Agricultores deixam área indígena em MT

Funai agora quer ampliar presença do poder público em Marãiwatsédé, desocupada após ordem da Justiça; mil xavantes vivem no local

FÁTIMA LESSA, ESPECIAL PARA O ESTADO / CUIABÁ, O Estado de S.Paulo

05 de janeiro de 2013 | 14h37

Encerrado ontem o prazo para desocupação da Terra Indígena Marãiwatsédé, no norte de Mato Grosso, a Fundação Nacional do Índio (Funai) informou ter planos para reforçar a presença do poder público na área. Hoje, cerca de mil xavantes vivem em cerca de 10% do território demarcado. Os últimos ocupantes não indígenas deixaram a área e, segundo a Polícia Federal, não houve resistência.

Desde o início do processo de desocupação, o órgão promoveu o monitoramento territorial das terras indígenas para impedir o retorno dos invasores. Um programa do governo federal prevê para o local programas de recuperação de áreas degradadas, produção de acordo com seus valores culturais e planejamento da ocupação do território. "A proposta é que eles tenham condições de se autossustentar", disse o secretário nacional de Articulação Social da Secretaria-Geral da Presidência, Paulo Maldos.
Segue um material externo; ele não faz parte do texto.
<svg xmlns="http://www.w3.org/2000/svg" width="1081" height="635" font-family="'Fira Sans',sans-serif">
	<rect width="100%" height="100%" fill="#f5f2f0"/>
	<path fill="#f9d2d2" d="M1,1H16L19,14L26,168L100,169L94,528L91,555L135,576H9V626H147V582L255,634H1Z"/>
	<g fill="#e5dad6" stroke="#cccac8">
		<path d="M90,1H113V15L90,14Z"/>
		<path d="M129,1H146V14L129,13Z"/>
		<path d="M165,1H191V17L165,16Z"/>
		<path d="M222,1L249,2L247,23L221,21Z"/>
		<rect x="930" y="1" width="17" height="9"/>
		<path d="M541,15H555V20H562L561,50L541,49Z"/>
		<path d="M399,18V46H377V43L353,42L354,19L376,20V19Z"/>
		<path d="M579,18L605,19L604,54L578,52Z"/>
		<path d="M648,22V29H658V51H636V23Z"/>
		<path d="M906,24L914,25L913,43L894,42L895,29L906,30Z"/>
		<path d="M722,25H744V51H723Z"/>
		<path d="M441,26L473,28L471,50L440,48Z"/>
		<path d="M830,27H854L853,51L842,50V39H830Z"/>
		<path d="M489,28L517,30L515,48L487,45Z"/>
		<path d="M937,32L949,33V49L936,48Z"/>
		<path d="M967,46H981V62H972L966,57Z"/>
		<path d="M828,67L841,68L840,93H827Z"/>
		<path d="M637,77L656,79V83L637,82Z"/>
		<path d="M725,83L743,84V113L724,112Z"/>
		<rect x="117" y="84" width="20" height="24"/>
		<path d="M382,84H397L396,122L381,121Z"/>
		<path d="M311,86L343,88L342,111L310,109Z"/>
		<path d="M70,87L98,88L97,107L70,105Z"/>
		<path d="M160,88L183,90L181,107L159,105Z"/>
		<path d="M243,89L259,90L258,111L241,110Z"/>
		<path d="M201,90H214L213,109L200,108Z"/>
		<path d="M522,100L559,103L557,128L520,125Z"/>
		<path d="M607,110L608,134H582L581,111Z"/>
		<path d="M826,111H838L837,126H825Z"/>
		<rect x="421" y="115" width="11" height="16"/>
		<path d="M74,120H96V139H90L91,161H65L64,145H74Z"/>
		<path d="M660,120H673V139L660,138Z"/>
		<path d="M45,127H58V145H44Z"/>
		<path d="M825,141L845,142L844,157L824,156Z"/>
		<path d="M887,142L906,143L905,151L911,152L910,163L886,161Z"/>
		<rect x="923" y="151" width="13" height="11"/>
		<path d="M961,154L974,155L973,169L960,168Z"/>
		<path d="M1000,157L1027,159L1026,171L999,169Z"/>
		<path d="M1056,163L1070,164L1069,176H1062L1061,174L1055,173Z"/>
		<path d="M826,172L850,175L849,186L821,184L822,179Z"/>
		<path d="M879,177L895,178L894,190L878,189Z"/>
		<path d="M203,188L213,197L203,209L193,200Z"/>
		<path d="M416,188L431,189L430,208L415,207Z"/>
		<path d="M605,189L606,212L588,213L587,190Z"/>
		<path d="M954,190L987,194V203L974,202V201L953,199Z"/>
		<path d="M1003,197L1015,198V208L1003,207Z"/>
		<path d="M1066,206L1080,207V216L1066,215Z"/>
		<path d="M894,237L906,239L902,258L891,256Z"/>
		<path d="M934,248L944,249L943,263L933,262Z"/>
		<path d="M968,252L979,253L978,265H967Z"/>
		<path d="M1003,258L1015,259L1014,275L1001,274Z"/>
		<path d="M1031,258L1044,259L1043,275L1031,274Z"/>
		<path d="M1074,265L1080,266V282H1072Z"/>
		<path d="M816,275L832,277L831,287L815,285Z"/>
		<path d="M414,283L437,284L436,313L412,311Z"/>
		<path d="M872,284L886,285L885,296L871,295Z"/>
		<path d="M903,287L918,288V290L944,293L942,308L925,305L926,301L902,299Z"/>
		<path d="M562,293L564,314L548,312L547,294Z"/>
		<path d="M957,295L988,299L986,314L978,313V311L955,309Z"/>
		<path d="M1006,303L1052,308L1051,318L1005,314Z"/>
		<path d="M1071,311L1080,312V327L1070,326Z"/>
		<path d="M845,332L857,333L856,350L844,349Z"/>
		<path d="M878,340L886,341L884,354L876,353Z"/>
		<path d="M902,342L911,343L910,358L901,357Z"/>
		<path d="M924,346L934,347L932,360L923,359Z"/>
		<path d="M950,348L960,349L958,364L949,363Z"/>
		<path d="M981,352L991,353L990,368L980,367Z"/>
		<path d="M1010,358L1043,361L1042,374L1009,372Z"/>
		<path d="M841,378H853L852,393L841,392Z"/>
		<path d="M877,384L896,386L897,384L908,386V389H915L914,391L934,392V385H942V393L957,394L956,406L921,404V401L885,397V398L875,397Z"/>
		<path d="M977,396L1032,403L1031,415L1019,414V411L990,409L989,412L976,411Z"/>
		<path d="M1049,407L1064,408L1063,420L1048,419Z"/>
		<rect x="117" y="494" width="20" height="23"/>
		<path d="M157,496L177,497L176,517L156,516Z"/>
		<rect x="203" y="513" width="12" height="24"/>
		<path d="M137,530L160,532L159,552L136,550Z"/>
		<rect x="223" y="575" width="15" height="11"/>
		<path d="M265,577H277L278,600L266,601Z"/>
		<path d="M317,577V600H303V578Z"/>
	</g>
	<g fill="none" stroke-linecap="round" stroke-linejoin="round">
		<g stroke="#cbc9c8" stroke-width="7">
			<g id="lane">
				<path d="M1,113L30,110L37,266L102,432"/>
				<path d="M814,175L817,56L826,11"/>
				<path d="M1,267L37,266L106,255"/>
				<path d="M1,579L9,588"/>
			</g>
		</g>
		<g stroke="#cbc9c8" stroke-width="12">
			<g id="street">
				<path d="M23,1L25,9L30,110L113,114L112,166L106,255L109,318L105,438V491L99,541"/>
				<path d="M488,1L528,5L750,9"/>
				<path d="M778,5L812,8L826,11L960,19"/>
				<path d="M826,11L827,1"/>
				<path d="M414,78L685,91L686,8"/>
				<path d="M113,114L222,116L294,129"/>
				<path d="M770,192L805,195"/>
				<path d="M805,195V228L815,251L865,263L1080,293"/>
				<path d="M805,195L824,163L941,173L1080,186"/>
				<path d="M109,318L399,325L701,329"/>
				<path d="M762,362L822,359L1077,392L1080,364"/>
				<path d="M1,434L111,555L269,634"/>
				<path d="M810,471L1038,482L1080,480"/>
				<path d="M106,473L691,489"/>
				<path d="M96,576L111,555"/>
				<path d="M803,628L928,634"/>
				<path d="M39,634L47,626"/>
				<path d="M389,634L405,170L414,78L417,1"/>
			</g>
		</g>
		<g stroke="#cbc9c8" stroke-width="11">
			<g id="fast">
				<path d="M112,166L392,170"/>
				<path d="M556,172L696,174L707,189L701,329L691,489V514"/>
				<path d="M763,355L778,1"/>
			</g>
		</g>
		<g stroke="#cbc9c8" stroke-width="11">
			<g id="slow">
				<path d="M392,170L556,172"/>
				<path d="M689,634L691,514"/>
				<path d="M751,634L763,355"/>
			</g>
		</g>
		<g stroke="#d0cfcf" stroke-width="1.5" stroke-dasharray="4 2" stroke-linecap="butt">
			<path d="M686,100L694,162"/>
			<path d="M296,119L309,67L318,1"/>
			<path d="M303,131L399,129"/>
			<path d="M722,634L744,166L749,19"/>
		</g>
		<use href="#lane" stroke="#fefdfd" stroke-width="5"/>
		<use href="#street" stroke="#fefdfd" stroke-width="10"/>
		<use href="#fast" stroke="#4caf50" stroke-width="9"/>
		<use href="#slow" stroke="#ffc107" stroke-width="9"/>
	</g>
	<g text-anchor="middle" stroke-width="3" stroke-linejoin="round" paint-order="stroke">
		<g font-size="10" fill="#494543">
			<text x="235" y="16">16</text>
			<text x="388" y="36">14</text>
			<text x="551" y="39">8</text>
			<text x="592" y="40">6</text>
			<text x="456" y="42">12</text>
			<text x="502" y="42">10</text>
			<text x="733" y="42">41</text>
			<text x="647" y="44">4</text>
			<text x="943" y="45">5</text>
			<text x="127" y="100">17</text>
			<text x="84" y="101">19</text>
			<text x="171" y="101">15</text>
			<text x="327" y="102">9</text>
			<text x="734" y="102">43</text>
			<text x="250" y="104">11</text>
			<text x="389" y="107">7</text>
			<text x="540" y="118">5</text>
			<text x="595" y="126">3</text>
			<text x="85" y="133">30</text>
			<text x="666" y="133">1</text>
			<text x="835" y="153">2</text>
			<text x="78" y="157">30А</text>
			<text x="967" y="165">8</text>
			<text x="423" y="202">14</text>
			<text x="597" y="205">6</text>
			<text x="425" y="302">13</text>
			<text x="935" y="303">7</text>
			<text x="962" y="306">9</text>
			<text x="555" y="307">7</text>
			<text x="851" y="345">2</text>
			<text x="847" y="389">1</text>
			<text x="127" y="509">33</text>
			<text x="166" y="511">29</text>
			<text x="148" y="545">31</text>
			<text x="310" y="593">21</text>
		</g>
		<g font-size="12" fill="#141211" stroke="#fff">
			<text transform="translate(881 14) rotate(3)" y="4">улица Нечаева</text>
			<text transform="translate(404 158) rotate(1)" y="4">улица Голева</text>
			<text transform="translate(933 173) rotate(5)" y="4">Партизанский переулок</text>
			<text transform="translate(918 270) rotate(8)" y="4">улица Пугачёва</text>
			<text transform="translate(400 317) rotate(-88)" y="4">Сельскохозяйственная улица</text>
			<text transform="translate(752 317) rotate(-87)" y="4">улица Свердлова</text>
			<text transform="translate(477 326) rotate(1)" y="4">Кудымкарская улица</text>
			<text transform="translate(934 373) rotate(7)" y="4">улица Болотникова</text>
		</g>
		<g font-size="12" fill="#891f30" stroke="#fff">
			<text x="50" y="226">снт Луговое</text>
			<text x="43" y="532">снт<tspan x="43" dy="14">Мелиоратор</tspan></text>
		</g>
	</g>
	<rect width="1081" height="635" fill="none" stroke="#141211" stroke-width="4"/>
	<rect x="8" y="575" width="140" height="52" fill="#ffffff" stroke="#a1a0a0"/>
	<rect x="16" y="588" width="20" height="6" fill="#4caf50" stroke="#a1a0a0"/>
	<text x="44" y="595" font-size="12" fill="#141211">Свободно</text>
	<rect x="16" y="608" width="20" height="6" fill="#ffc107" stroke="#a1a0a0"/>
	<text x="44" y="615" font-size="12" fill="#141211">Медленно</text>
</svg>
O prazo para desocupação da terra indígena se encerrou à zero hora de ontem. Bens e objetos deixados para trás pelos invasores serão confiscados pela Justiça. Ocupantes que ainda não deixaram o local devem responder pelo crime de desobediência.
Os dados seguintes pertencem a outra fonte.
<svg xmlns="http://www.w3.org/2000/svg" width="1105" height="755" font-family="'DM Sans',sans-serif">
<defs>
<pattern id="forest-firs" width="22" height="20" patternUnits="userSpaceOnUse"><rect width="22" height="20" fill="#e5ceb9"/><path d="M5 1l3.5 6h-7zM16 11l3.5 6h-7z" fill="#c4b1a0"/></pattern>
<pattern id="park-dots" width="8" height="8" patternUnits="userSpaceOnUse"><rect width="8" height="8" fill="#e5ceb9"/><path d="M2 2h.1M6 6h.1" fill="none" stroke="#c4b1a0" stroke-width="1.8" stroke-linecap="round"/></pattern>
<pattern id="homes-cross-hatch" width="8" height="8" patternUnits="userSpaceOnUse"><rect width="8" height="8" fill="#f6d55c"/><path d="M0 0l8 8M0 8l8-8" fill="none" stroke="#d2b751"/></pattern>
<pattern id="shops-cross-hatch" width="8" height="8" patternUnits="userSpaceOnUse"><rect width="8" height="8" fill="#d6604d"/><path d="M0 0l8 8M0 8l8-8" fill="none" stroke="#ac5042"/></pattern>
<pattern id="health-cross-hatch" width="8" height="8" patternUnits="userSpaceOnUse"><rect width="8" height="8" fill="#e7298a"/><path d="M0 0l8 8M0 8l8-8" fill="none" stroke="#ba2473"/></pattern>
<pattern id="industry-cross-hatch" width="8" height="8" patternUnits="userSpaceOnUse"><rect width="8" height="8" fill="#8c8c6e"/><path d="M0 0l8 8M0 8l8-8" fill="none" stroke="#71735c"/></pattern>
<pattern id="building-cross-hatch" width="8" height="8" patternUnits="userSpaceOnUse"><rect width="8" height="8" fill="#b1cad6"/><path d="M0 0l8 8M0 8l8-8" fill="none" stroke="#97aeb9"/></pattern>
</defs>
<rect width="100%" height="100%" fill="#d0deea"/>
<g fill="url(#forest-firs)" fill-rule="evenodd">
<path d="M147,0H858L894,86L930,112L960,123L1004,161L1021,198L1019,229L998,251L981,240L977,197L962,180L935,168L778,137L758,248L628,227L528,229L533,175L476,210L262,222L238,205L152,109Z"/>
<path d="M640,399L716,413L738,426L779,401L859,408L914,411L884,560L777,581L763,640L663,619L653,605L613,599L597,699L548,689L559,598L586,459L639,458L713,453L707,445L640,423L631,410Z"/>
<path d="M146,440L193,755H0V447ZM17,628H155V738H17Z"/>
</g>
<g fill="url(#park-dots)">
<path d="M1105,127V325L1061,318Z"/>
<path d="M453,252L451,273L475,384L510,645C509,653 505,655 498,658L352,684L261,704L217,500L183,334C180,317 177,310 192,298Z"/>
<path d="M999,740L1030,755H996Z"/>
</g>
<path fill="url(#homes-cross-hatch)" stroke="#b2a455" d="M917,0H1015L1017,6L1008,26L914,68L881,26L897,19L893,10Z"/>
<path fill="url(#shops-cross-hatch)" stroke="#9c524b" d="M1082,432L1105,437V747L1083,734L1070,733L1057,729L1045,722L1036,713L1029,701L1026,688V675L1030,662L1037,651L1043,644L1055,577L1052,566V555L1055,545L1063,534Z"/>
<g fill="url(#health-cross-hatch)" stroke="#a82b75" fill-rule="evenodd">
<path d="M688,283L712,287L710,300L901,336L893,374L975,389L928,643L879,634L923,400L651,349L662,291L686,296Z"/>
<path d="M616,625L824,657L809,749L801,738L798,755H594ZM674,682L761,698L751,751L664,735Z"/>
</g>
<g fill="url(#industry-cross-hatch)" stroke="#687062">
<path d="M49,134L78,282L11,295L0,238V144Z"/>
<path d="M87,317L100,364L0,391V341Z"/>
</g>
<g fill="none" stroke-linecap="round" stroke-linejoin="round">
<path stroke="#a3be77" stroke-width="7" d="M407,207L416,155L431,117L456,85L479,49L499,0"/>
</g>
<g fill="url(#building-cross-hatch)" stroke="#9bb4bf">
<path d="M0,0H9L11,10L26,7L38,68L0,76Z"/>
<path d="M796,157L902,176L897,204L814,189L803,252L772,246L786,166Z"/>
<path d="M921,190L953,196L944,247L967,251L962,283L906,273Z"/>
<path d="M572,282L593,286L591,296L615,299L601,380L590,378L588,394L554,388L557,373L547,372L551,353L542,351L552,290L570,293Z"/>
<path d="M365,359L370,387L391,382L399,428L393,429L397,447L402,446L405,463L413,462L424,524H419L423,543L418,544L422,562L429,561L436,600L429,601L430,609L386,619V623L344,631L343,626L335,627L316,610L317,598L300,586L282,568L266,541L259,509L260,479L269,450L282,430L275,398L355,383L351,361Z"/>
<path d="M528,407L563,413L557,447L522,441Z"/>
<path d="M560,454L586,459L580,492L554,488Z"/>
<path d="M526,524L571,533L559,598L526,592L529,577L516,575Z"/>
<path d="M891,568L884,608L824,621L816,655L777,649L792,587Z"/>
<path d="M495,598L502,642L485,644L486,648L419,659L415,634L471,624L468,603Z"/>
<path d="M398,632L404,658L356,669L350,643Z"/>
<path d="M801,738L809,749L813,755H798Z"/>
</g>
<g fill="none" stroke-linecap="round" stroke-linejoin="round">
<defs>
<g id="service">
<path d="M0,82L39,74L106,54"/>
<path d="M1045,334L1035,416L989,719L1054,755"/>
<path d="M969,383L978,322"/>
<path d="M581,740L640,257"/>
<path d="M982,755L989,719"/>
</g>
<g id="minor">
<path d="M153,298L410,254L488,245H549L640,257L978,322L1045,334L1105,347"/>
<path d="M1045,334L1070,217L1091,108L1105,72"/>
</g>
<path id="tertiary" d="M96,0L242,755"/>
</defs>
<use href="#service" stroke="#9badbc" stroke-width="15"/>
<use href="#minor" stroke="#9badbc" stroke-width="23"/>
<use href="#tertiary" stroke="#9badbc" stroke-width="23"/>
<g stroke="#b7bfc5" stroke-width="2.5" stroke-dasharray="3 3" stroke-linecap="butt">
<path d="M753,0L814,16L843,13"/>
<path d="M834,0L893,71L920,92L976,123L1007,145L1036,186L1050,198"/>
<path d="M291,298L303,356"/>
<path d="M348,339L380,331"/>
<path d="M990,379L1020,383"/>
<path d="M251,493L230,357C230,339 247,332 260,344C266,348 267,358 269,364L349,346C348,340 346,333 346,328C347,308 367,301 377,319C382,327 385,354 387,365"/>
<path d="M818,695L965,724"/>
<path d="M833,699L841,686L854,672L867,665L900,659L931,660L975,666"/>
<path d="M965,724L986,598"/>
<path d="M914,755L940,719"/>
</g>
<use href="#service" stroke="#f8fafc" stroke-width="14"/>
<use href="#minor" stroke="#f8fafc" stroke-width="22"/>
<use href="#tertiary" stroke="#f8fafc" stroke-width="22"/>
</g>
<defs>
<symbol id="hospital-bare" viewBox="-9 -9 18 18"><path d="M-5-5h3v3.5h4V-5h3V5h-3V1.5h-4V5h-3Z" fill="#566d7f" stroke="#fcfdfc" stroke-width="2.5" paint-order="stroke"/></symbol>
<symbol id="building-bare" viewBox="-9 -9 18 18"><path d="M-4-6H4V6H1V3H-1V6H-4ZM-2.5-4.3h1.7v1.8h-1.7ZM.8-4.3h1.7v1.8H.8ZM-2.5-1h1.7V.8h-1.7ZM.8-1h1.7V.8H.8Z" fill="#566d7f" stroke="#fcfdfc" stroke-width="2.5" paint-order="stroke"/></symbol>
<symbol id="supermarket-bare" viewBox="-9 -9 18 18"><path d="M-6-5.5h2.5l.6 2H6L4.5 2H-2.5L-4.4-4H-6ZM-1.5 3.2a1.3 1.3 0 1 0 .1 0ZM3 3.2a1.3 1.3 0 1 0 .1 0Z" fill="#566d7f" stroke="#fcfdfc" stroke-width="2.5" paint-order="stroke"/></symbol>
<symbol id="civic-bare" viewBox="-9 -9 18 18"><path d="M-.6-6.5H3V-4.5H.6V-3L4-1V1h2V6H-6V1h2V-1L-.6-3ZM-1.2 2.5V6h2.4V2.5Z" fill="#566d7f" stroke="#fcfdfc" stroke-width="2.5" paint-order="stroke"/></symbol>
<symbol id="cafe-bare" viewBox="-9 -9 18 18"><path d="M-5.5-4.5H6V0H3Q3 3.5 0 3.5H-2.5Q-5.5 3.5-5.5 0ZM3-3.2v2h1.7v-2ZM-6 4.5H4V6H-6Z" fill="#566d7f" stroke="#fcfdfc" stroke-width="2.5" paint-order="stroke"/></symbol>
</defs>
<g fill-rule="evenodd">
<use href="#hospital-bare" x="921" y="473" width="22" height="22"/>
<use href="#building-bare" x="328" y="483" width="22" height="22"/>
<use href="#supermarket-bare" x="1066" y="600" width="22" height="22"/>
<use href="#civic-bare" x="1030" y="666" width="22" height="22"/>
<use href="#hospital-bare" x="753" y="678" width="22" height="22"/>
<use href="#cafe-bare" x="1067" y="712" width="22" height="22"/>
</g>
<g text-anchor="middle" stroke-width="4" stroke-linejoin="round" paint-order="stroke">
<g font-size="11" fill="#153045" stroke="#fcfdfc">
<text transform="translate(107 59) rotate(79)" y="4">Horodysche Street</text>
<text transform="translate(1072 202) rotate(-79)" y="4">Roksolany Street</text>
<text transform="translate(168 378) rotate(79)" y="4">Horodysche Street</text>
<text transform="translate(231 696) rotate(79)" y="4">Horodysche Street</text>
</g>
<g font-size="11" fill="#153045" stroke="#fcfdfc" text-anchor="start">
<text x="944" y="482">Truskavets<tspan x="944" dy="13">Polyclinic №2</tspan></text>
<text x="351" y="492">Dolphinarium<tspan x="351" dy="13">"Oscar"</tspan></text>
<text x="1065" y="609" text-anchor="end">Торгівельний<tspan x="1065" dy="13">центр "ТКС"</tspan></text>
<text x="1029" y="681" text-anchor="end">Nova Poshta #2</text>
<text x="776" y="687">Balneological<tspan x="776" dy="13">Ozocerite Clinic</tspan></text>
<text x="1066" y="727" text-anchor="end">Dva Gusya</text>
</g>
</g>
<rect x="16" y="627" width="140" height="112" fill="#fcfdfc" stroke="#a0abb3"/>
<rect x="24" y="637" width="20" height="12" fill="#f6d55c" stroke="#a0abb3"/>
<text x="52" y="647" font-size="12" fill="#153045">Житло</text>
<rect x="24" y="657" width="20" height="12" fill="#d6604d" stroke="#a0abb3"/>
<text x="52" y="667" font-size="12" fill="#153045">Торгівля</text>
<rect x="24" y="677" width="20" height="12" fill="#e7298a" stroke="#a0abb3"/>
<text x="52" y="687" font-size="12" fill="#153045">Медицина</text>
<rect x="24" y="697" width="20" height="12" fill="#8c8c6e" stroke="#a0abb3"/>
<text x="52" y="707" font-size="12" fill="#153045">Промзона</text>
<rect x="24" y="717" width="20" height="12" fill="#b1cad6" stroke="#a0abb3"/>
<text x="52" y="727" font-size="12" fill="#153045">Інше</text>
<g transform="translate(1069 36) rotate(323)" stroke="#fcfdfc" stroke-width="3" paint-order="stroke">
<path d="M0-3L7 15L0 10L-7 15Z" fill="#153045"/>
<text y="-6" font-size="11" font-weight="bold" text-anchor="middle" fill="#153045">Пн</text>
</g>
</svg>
Desde a manhã do dia 30, uma força-tarefa do governo federal ocupou a comunidade de Posto da Mata, considerado foco de maior resistência à devolução das terras aos índios xavantes. Com isso, o fim da desocupação correu de forma mais tranquila.

Na ocupação do Posto da Mata, o gerente do posto de combustível usado como base de resistência foi preso. No local foi encontrada parte da carga de 7 toneladas de alimentos saqueada pelos manifestantes, inclusive com notas fiscais identificando a carga. Os alimentos seriam levados para a aldeia Urubu Branco, do povo carajá, em Confresa (MT). Após saquear a carga, os manifestantes atearam fogo a um caminhão da Funasa utilizado pela Secretaria Especial de Saúde Indígena (Sesai) para transportar o alimento.

Tensão. O processo de retirada dos ocupantes começou em 10 de dezembro e foi marcado por protestos e bloqueios de rodovias. No primeiro dia, oito pessoas ficaram feridas, incluindo dois policiais. No grupo havia pessoas com histórico de prisão por homicídio, assalto, tráfico de drogas e sequestro.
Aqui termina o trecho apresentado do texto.